Cuboid estimates in the camera frame
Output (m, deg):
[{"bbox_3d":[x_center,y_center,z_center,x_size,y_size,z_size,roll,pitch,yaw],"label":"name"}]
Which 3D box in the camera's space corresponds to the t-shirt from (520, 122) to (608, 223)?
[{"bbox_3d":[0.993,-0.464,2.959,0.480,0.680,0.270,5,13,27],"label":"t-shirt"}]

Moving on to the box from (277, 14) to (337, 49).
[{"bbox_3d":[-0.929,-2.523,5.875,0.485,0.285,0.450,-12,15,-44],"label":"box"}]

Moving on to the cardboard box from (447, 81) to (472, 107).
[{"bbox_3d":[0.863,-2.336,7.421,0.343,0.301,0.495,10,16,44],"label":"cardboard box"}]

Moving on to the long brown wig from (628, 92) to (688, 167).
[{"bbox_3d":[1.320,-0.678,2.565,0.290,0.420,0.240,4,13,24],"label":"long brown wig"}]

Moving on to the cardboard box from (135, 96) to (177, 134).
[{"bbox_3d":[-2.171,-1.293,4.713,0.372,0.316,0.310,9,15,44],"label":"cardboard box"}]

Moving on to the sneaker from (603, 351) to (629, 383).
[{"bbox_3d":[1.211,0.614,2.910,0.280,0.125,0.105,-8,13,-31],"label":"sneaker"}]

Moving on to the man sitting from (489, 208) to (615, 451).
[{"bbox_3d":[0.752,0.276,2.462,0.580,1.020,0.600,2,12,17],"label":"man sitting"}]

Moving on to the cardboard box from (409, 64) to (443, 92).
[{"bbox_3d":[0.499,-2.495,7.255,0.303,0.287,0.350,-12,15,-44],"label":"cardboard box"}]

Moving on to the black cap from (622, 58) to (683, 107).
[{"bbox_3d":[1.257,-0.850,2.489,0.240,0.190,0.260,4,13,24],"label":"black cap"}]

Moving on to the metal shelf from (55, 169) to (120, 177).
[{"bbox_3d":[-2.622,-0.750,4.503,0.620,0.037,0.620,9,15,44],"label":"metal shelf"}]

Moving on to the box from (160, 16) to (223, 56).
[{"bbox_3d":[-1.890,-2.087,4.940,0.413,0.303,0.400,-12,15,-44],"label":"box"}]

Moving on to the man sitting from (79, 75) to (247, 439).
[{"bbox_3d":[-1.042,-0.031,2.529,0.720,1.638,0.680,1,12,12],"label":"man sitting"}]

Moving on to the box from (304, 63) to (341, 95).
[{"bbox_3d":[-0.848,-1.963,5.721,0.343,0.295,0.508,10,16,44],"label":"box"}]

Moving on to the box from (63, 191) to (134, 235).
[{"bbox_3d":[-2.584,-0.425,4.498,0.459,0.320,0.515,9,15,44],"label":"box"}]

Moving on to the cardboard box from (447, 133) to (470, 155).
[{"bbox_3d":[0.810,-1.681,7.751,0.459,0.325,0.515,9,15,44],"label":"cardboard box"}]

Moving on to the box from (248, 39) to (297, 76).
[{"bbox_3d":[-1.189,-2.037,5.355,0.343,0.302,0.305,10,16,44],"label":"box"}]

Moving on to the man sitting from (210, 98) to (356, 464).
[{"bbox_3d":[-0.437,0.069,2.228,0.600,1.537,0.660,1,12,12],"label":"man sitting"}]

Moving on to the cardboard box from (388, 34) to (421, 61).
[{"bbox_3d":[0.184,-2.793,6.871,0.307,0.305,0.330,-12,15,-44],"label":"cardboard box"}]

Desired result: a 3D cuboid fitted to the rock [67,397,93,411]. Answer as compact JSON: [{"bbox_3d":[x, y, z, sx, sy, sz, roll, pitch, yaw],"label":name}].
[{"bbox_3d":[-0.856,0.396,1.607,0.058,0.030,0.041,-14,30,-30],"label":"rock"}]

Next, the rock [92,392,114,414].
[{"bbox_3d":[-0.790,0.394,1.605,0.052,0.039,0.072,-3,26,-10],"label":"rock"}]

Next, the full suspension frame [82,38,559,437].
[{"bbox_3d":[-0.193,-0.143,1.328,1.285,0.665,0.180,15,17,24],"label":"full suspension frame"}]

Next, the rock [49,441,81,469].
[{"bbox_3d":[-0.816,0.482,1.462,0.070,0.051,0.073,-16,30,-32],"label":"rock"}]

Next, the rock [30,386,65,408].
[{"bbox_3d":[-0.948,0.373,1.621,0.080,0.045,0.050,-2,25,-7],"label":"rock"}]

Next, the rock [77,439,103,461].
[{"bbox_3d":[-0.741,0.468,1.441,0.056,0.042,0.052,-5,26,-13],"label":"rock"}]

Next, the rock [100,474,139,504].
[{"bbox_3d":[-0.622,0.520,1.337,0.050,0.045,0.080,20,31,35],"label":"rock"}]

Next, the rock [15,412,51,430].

WHAT YOU ARE ASKED TO DO:
Copy all the rows above verbatim, with no changes.

FINISHED EXERCISE:
Output (m, deg):
[{"bbox_3d":[x_center,y_center,z_center,x_size,y_size,z_size,roll,pitch,yaw],"label":"name"}]
Which 3D box in the camera's space corresponds to the t-shirt from (520, 122) to (608, 223)?
[{"bbox_3d":[0.993,-0.464,2.959,0.480,0.680,0.270,5,13,27],"label":"t-shirt"}]

Moving on to the box from (277, 14) to (337, 49).
[{"bbox_3d":[-0.929,-2.523,5.875,0.485,0.285,0.450,-12,15,-44],"label":"box"}]

Moving on to the cardboard box from (447, 81) to (472, 107).
[{"bbox_3d":[0.863,-2.336,7.421,0.343,0.301,0.495,10,16,44],"label":"cardboard box"}]

Moving on to the long brown wig from (628, 92) to (688, 167).
[{"bbox_3d":[1.320,-0.678,2.565,0.290,0.420,0.240,4,13,24],"label":"long brown wig"}]

Moving on to the cardboard box from (135, 96) to (177, 134).
[{"bbox_3d":[-2.171,-1.293,4.713,0.372,0.316,0.310,9,15,44],"label":"cardboard box"}]

Moving on to the sneaker from (603, 351) to (629, 383).
[{"bbox_3d":[1.211,0.614,2.910,0.280,0.125,0.105,-8,13,-31],"label":"sneaker"}]

Moving on to the man sitting from (489, 208) to (615, 451).
[{"bbox_3d":[0.752,0.276,2.462,0.580,1.020,0.600,2,12,17],"label":"man sitting"}]

Moving on to the cardboard box from (409, 64) to (443, 92).
[{"bbox_3d":[0.499,-2.495,7.255,0.303,0.287,0.350,-12,15,-44],"label":"cardboard box"}]

Moving on to the black cap from (622, 58) to (683, 107).
[{"bbox_3d":[1.257,-0.850,2.489,0.240,0.190,0.260,4,13,24],"label":"black cap"}]

Moving on to the metal shelf from (55, 169) to (120, 177).
[{"bbox_3d":[-2.622,-0.750,4.503,0.620,0.037,0.620,9,15,44],"label":"metal shelf"}]

Moving on to the box from (160, 16) to (223, 56).
[{"bbox_3d":[-1.890,-2.087,4.940,0.413,0.303,0.400,-12,15,-44],"label":"box"}]

Moving on to the man sitting from (79, 75) to (247, 439).
[{"bbox_3d":[-1.042,-0.031,2.529,0.720,1.638,0.680,1,12,12],"label":"man sitting"}]

Moving on to the box from (304, 63) to (341, 95).
[{"bbox_3d":[-0.848,-1.963,5.721,0.343,0.295,0.508,10,16,44],"label":"box"}]

Moving on to the box from (63, 191) to (134, 235).
[{"bbox_3d":[-2.584,-0.425,4.498,0.459,0.320,0.515,9,15,44],"label":"box"}]

Moving on to the cardboard box from (447, 133) to (470, 155).
[{"bbox_3d":[0.810,-1.681,7.751,0.459,0.325,0.515,9,15,44],"label":"cardboard box"}]

Moving on to the box from (248, 39) to (297, 76).
[{"bbox_3d":[-1.189,-2.037,5.355,0.343,0.302,0.305,10,16,44],"label":"box"}]

Moving on to the man sitting from (210, 98) to (356, 464).
[{"bbox_3d":[-0.437,0.069,2.228,0.600,1.537,0.660,1,12,12],"label":"man sitting"}]

Moving on to the cardboard box from (388, 34) to (421, 61).
[{"bbox_3d":[0.184,-2.793,6.871,0.307,0.305,0.330,-12,15,-44],"label":"cardboard box"}]

Desired result: a 3D cuboid fitted to the rock [67,397,93,411]. Answer as compact JSON: [{"bbox_3d":[x, y, z, sx, sy, sz, roll, pitch, yaw],"label":name}].
[{"bbox_3d":[-0.856,0.396,1.607,0.058,0.030,0.041,-14,30,-30],"label":"rock"}]

Next, the rock [92,392,114,414].
[{"bbox_3d":[-0.790,0.394,1.605,0.052,0.039,0.072,-3,26,-10],"label":"rock"}]

Next, the full suspension frame [82,38,559,437].
[{"bbox_3d":[-0.193,-0.143,1.328,1.285,0.665,0.180,15,17,24],"label":"full suspension frame"}]

Next, the rock [49,441,81,469].
[{"bbox_3d":[-0.816,0.482,1.462,0.070,0.051,0.073,-16,30,-32],"label":"rock"}]

Next, the rock [30,386,65,408].
[{"bbox_3d":[-0.948,0.373,1.621,0.080,0.045,0.050,-2,25,-7],"label":"rock"}]

Next, the rock [77,439,103,461].
[{"bbox_3d":[-0.741,0.468,1.441,0.056,0.042,0.052,-5,26,-13],"label":"rock"}]

Next, the rock [100,474,139,504].
[{"bbox_3d":[-0.622,0.520,1.337,0.050,0.045,0.080,20,31,35],"label":"rock"}]

Next, the rock [15,412,51,430].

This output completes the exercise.